La partita si gioca su due tavoli: costo del lavoro e logistica/produttività. Il Nord Africa non è più la terra del lavoro desindacalizzato. In primavera si è fermato lo scalo egiziano di Port Said. La Maersk (che ha abbandonato Gioia Tauro) ha concesso aumenti di stipendio. In estate è arrivato il primo sciopero a Tangeri. I lavoratori della Union Marocaine du Travail hanno incrociato le braccia per chiedere lo stesso trattamento. Solo dopo diversi mesi di sciopero, e di fronte al rischio del dirottamento permanente delle attività nel vicino porto spagnolo di Algeciras, la società ha ceduto. La forbice dei salari è destinata ad accorciarsi, ma complessivamente le condizioni rimarranno vantaggiose.
Maroc Techniques Management spiega che il salario minimo garantito in Marocco è di 10,64 dirham all’ora, poco più di un euro. La paga media nei porti è di 400 euro (in Italia 1400). Secondo l’Eurispes, il costo medio all’ora del lavoro di un operaio rilevato presso i nostri terminal di transhipment è pari a 22,1 euro. Contro 3,1 euro del Marocco e 1,9 euro dell’Egitto. Un articolo dell’Economist pubblicato prima della “primavera araba” sottolineava, tra i fattori per fare business in Nord Africa, il dato della disoccupazione: 12% secondo le statistiche dei governi, 30% nella realtà. Ma anche in Calabria non siamo lontani da questi numeri. Maroc Techiniques elenca altri vantaggi: procedure semplificate per gli investitori stranieri (senza contare che lingue parlate quasi correntemente sono quattro – arabo, francese, spagnolo, inglese) e poi l’esenzione dalle tasse e operazioni doganali semplificate.
Il controllo del “mercato” rimane un affare che riguarda pochi soggetti. «Quelle che comandano sono le grandi società di shipping. I cinesi, gli olandesi e i napoletani della Msc», spiega Palidda. «Nascono come una grande compagnia di container e poi hanno aggiunto le crociere». MSC è rimasto l’unico vero cliente di Gioia Tauro.

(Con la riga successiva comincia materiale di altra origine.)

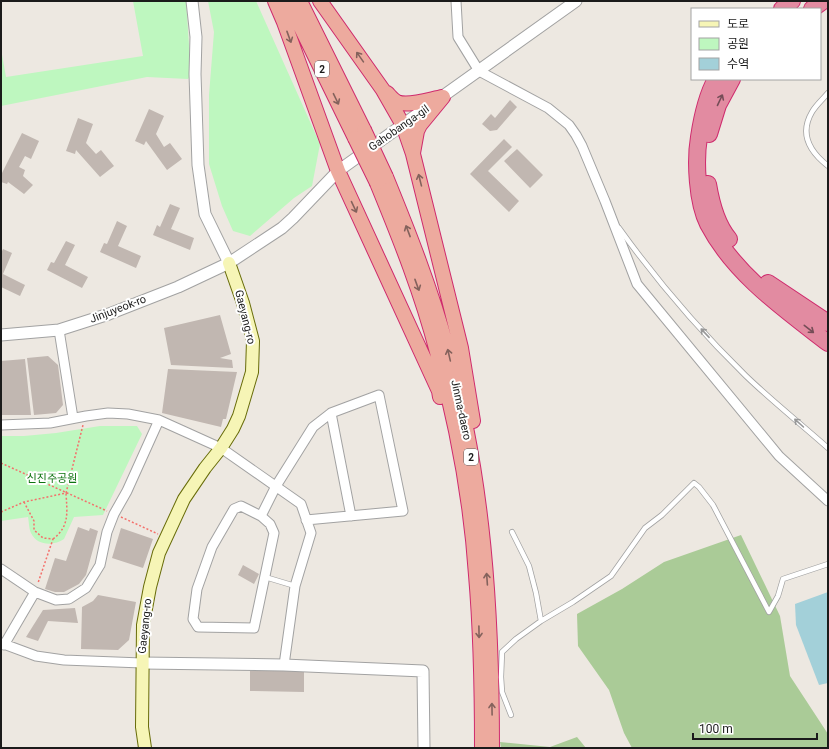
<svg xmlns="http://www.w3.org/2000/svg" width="829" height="749" font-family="Roboto,'Noto Sans KR',sans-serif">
	<rect width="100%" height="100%" fill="#ede8e1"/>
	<!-- forest -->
	<path fill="#aacb97" d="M 741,535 L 780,616 L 790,676 L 828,734 L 828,748 L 632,748 L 624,733 L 609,690 L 578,646 L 577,614 L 622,589 L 664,562 Z
		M 577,737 L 586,748 L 501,748 L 500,742 L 550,747 Z"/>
	<!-- park -->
	<path fill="#bef7bf" d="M 133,1 L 186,1 L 191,74 L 188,79 L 147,77 L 1,106 L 1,49 L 6,77 L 143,56 Z
		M 208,1 L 256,1 L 320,144 L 312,186 L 294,198 L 250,236 L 233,231 L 222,206 L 209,164 L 209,95 L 214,32 Z
		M 100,426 L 137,426 L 142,434 L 103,515 L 74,517 L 64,539 C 54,546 37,546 31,533 C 29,529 29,522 28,517 L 1,521 L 1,436 L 24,436 L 56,433 Z"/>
	<!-- water -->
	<path fill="#a3d0d9" d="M 828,592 L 828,683 L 819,685 L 796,625 L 795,604 Z"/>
	<!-- building -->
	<path fill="#c1b7b1" d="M 510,100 L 517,107 L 497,130 L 490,131 L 482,124 L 491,114 L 495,118 Z
		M 149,109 L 164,116 L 156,134 L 164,147 L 170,143 L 182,159 L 167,170 L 146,141 L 144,145 L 135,141 Z
		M 78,118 L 93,124 L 86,143 L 96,154 L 101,150 L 114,166 L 100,177 L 76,150 L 75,154 L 66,151 Z
		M 22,133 L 39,141 L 31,159 L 25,156 L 19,167 L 25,170 L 23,176 L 33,185 L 24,194 L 8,182 L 7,184 L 1,182 L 1,175 Z
		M 504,139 L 512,147 L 488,171 L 519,201 L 509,212 L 470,174 Z
		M 517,149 L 543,175 L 530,188 L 504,161 Z
		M 170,204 L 180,208 L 171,229 L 194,238 L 190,250 L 153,235 L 157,225 L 160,227 Z
		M 117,221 L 127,226 L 118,246 L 141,256 L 136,268 L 100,252 L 104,243 L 107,244 Z
		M 66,241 L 75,245 L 65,265 L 88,277 L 82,288 L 47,270 L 51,262 L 54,263 Z
		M 3,249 L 12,253 L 3,274 L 25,285 L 20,296 L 1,287 L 1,253 Z
		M 220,315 L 231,354 L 220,358 L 232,360 L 233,368 L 171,365 L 164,328 Z
		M 48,356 L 58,365 L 63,405 L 56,413 L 34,415 L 27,358 Z
		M 25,359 L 31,415 L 1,415 L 1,361 Z
		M 168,369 L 237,372 L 226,419 L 223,419 L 221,427 L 162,413 Z
		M 78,527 L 89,531 L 90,528 L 98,531 L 86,575 L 79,584 L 64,592 L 55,592 L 45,589 L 55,558 L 66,561 Z
		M 121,528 L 153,539 L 143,568 L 112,558 Z
		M 243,565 L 259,574 L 254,584 L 238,575 Z
		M 98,595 L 136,602 L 129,640 L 118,650 L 81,649 L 82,607 L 93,601 Z
		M 75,608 L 78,623 L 48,621 L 38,641 L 26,637 L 43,610 Z
		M 250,671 L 304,671 L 304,692 L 250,691 Z"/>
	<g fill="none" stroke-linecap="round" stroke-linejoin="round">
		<defs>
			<path id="service" d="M 828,93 C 823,99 816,105 812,112 C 799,134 810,152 828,166
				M 619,228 C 657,281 700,331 746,376 C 772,401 801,424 828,448
				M 512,532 L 529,566 L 536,593 L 541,621
				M 265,577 L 295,586
				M 511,715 L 502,692 L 501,677 L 502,652 L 516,639 L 541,621 L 573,602 L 611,576 L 645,528 L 662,515 L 694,483 L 699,487 L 713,505 L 769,612 L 778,596 L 783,579 L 828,564"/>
			<path id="minor" d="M 456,1 L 458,37 L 479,71 L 548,108 L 569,125 L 576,135 L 582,146 L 605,201 L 637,284 L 779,456 L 828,501
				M 59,330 L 73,418
				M 331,413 L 351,516
				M 1,425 L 50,423 L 86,416 L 108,413 L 128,414 L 159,420 L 221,448 L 301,504 L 311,533 L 295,586 L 284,665
				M 261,516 L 241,506 L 234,509 L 212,547 L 197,589 L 193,619 L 198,627 L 254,628 L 274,533 L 270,524 L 261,516 L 276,486 L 313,427 L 331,413 L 379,395 L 403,511 L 306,520
				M 1,569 L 35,592 L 56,600 L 69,599 L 86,588 L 100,565 L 107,532 L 114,514 L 127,491 L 159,420
				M 1,643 L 36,656 L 64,660 L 142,663
				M 4,645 L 35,592"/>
			<path id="tertiary" d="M 192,1 L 196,37 L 195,74 L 198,165 L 205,214 L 229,263
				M 1,335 L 59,330 L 109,314 L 178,287 L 229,263 L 282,228 L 293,218 L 338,171 L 576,1
				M 142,663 L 284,665 L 423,671 L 424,748"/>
			<path id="secondary" d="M 145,748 L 142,727 L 143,625 L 150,587 L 159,553 L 184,499 L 205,468 L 221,448 L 233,429 L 239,416 L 252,372 L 253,341 L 243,303 L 229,263"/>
			<path id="trunk" d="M 275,1 L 284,22 L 338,171 L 439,391 L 440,397
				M 288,1 L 355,138
				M 300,1 L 364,130
				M 320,1 L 383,90 L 403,125 L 413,154 L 461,348 L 473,421
				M 387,93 C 390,96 393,100 397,102 C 408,107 431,99 443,97 L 420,125 L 417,131 L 413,153
				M 386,177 C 409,233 431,289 447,348 C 484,478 492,613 492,748
				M 377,183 C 400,239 422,294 437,352 C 457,425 471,500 476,575 C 481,633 482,691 482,748"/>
			<path id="motorway" d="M 782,9 L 792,1
				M 812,9 L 823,1
				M 716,79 C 706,97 702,117 699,137 C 695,161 697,202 708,224 C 734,274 784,309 828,343
				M 709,134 L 718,105 L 732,79
				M 708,184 C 711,202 717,225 729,239
				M 768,283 L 828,323"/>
		</defs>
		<!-- service casing -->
		<use href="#service" stroke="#a2a2a2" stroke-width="6"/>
		<!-- minor casing -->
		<use href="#minor" stroke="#a2a2a2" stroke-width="11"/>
		<!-- tertiary casing -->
		<use href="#tertiary" stroke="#a2a2a2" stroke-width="13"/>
		<!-- secondary casing -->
		<use href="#secondary" stroke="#686c09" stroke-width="14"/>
		<!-- trunk casing -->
		<use href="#trunk" stroke="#cf2a6d" stroke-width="16"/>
		<!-- motorway casing -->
		<use href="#motorway" stroke="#cf2a6d" stroke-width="18"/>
		<!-- path -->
		<path stroke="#f4706b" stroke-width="1.5" stroke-dasharray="2 2" stroke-linecap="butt" d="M 1,463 L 107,511
			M 24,502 L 34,521 L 34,530 L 43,538 L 53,539 L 38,583
			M 1,512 L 24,502 L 66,493 L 83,425
			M 121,517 L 158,534
			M 53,539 C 70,526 67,512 66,493"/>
		<!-- service -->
		<use href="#service" stroke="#fff" stroke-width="4.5"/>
		<!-- minor -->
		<use href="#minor" stroke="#fff" stroke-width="9"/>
		<!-- tertiary -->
		<use href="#tertiary" stroke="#fff" stroke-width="11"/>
		<!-- secondary -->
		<use href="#secondary" stroke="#f6f5b6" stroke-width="12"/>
		<!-- trunk -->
		<use href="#trunk" stroke="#edaa9e" stroke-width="14"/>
		<!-- motorway -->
		<use href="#motorway" stroke="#e28ba1" stroke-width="16"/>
		<defs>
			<path id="trunk-bridge" d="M 364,130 L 386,177
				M 355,138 L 377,183"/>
		</defs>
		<!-- trunk-bridge casing -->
		<use href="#trunk-bridge" stroke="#cf2a6d" stroke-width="16" stroke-linecap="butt"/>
		<!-- trunk-bridge -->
		<use href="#trunk-bridge" stroke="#edaa9e" stroke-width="14"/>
	</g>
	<!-- one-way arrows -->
	<defs><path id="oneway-shaft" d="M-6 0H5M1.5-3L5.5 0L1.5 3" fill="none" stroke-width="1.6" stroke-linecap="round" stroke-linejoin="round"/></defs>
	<g stroke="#84625c">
		<use href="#oneway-shaft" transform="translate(289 37) rotate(70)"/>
		<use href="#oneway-shaft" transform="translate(360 57) rotate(-125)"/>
		<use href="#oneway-shaft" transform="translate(336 99) rotate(64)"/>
		<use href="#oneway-shaft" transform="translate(420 180) rotate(-104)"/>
		<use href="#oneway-shaft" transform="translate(354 207) rotate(65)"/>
		<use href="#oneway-shaft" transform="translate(408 231) rotate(-111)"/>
		<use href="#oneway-shaft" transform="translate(417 285) rotate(70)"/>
		<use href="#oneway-shaft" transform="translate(449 355) rotate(-103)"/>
		<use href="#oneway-shaft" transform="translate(487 579) rotate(-94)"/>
		<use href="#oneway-shaft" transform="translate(479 632) rotate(89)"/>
		<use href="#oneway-shaft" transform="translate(492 709) rotate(-91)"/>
	</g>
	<g stroke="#754d57">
		<use href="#oneway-shaft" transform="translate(720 100) rotate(-65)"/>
		<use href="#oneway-shaft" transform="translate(809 329) rotate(38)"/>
	</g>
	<g stroke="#989898">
		<use href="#oneway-shaft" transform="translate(705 333) rotate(-133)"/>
		<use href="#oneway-shaft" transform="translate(799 423) rotate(-138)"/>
	</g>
	<g text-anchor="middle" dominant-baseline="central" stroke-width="4" stroke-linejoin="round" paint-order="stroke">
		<!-- shield labels -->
		<g fill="#fff" stroke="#5f5f5f" stroke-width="1">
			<rect x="315" y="61" width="14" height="16" rx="3"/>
			<rect x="464" y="449" width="14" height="16" rx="3"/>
		</g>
		<g font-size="10" font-weight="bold" fill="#1b1b1b">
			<text x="322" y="69">2</text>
			<text x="471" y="457">2</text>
		</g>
		<!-- street labels -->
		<g font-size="11" fill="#1b1b1b" stroke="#fff">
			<text transform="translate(399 128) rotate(-35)">Gahobanga-gil</text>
			<text transform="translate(118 309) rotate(-21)">Jinjuyeok-ro</text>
			<text transform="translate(245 317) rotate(76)">Gaeyang-ro</text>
			<text transform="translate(461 410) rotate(78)">Jinma-daero</text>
			<text transform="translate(145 626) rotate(-84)">Gaeyang-ro</text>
		</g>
		<!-- park labels -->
		<g font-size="11" fill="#0f7411" stroke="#fff">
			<text x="52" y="478">신진주공원</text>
		</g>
	</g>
	<!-- border -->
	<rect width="829" height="749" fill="none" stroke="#1b1b1b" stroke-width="4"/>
	<!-- legend -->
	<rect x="691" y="8" width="130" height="72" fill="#ffffff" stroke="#a4a4a4"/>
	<rect x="699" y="21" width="20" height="6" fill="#f6f5b6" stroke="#a4a4a4"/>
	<text x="727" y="28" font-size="12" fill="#1b1b1b">도로</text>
	<rect x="699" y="38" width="20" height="12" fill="#bef7bf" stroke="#a4a4a4"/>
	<text x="727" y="48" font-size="12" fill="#1b1b1b">공원</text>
	<rect x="699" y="58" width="20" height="12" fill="#a3d0d9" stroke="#a4a4a4"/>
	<text x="727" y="68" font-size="12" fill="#1b1b1b">수역</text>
	<!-- scale -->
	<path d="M693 733v6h124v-6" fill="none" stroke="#1b1b1b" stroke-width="2"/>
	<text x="699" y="733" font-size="12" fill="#1b1b1b" stroke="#ffffff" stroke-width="3" paint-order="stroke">100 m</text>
</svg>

Ma lo spostamento verso sud sembra inevitabile: «Il numero uno del porto di Marsiglia è un operatore libanese», racconta ancora Palidda. «Ha detto di essere molto legato alla Francia. Dichiarazioni di circostanza, perché di fatto anche lui sta andando a Tangeri. Marsiglia è morta e non ha più speranza di riprendersi, diventerà un porto di provincia. Nella strategia europea, si privilegia il corridoio adriatico che porta alla Germania. Trieste-Monfalcone sarebbe il nuovo punto di riferimento. A Genova, all’inizio degli anni ’80, c’erano 7000 camalli. Oggi sono 500 anche se si movimenta molto di più. Invece Tangeri trenta anni fa era una città poverissima di 60mila abitanti. Oggi sono un milione. E i numeri del porto sono triplicati in cinque anni. Lo stesso avviene in Egitto e Tunisia. I capitali vengono dagli Emirati. L’armatore Messina – genovese – si sta spostando lì. Anche in piena “rivoluzione dei gelsomini” hanno continuato a lavorare ai cantieri del nuovo porto».